During those Thailand years, Koyama came up against a reality that flustered and unraveled his Western-learned Princeton theology. Here he was explaining the gospel to Buddhist rice farmers who spent their days with water buffaloes, and there was an utter and total disconnect in understanding. First of all, none of the categories matched! He was talking atonement, wrath of God, sin, and salvation  while they were talking arhat, detachment, nirvana, unsatisfactoriness, and tranquility. Christian categories sounded so strange to their ears. They wanted to know if God was hot or cold!

The lack of severe storms, earthquakes and volcanos, the utter dependability and trustworthiness of the annual monsoon rains bringing the rice harvest made the idea of “wrath of God” totally mystifying to them. They said, “There’s fish in the river and rice in the paddy.” Life is circular, harmonious, tranquil. What in the world would ever give you the idea that God was mad about something?! They couldn’t understand why he thought so.

One of the things Koyama came to conclude was that the Gospel needed to be word-incarnated in Buddhist thought forms. Paul stole and re-defined words from Greek philosophy religions, so now we ought to in Buddhism as well, Koyama argued. His thoughts on where and how we needed to proceed across Asia in a host of contexts and cultural-religious backgrounds, stand as a seminal collection of works in a field critical to the 21st century.  Everyone knows we don’t need to export Americanism with the Gospel. Many people also realize we don’t need to export Western Greco-Roman theology developed in the West when we are inviting people to Jesus in the East.

Alternative to Modern Capitalism? Buddhist Economics

So, 12 days since my last post. Preparing for a move to SE Asia has been like bodysurfing a wave that was a tad bit bigger than you – lots of momentum and movement – and it’s pushing you all over the place while you try to keep your head above the foam! But here goes: Buddhist Economics.

One of the essays in Fritz Schumacher’s 1973 Small Is Beautiful: Economics As If People Mattered is entitled ‘Buddhist Economics’. In it, Schumacher argues that labor, for the classic Western capitalist, is a necessary evil that you want to get the most out of. The less labor you need, the better, aka mechanization. Likewise, labor also sees work as a dis-utility; they would rather have more compensation with less work. So, from the get-go, labor and management/ownership find themselves in contrary positions. This is neither harmonious, nor engendering an organizational atmosphere where everyone feels they are working for a common goal.

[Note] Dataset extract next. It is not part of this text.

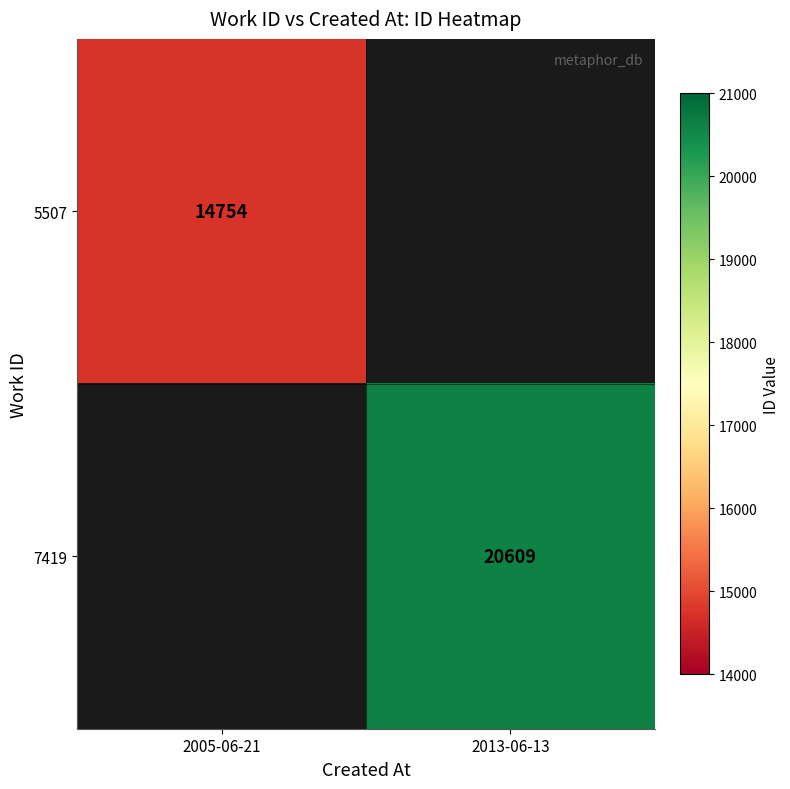

The value of 5507 at 2005-06-21 is 4539. True or false?

False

However, a Buddhist take on economics, Schumacher argues, is quite different.

“The Buddhist point of view takes the function of work to be at least threefold: to give man a chance to utilize and develop his faculties; to enable him to overcome his ego-centeredness by joining with other people in a common task; and to bring forth the goods and services needed for a becoming existence. …To organize work in such a manner that it becomes meaningless, boring, stultifying, or nerve-wracking for the worker would be little short of criminal; it would indicate a greater concern with goods than with people….

The Indian philosopher and economist J.C. Kumarappa sums the matter up as follows:

If the nature of the work is properly appreciated and applied, it will stand in the same relation to the higher faculties as food is to the physical body. It nourishes and enlivens the higher man and urges him to produce the best he is capable of. It directs his free will along the proper course and disciplines the animal in him into progressive channels. It furnishes an excellent background for man to display his scale of values and develop his personality.

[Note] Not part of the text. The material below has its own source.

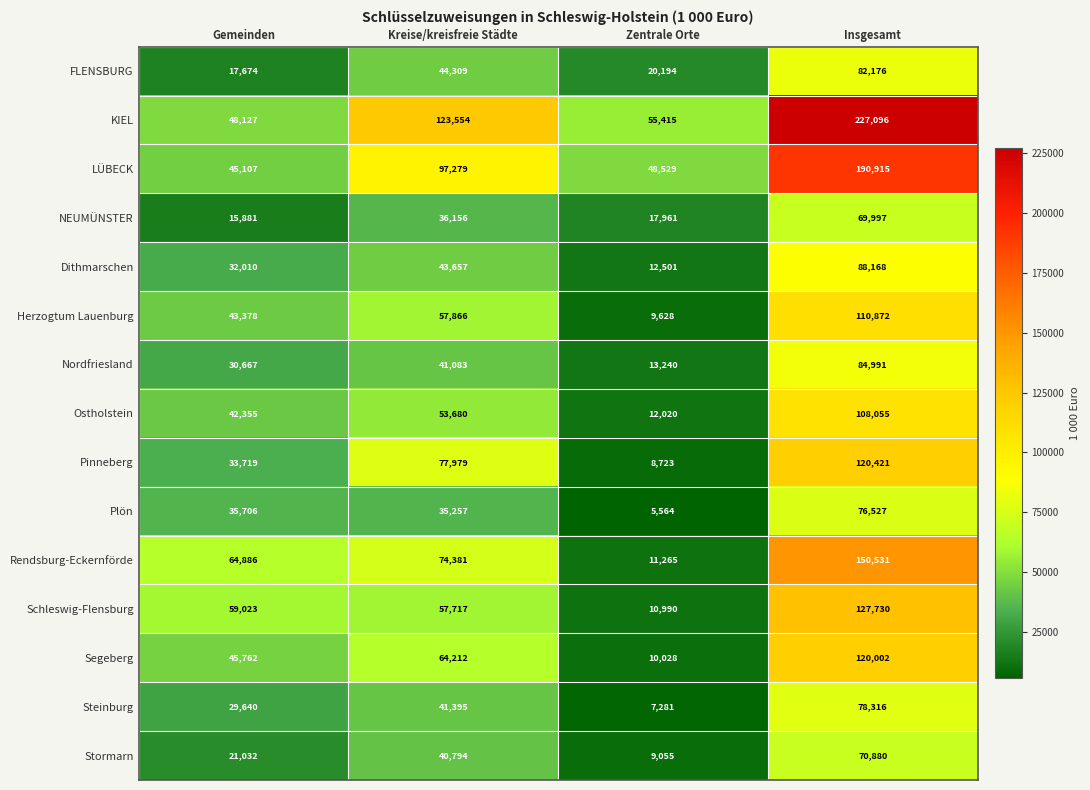

Which category has the highest value across all series?

Insgesamt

If a man has no chance of obtaining work he is in a desperate position, not simply because he lacks an income but because he lacks this nourishing and enlivening factor of disciplined work which nothing can replace.”

And yet, Schumacher goes on, modern capitalism desires a certain percentage of the labor force to be unemployed, for various economic reasons.

Now, I ask you, fellow Christians: which sounds more like the view of work in the Scriptures we call the Old Testament: modern capitalism or Schumacher’s Buddhist economics?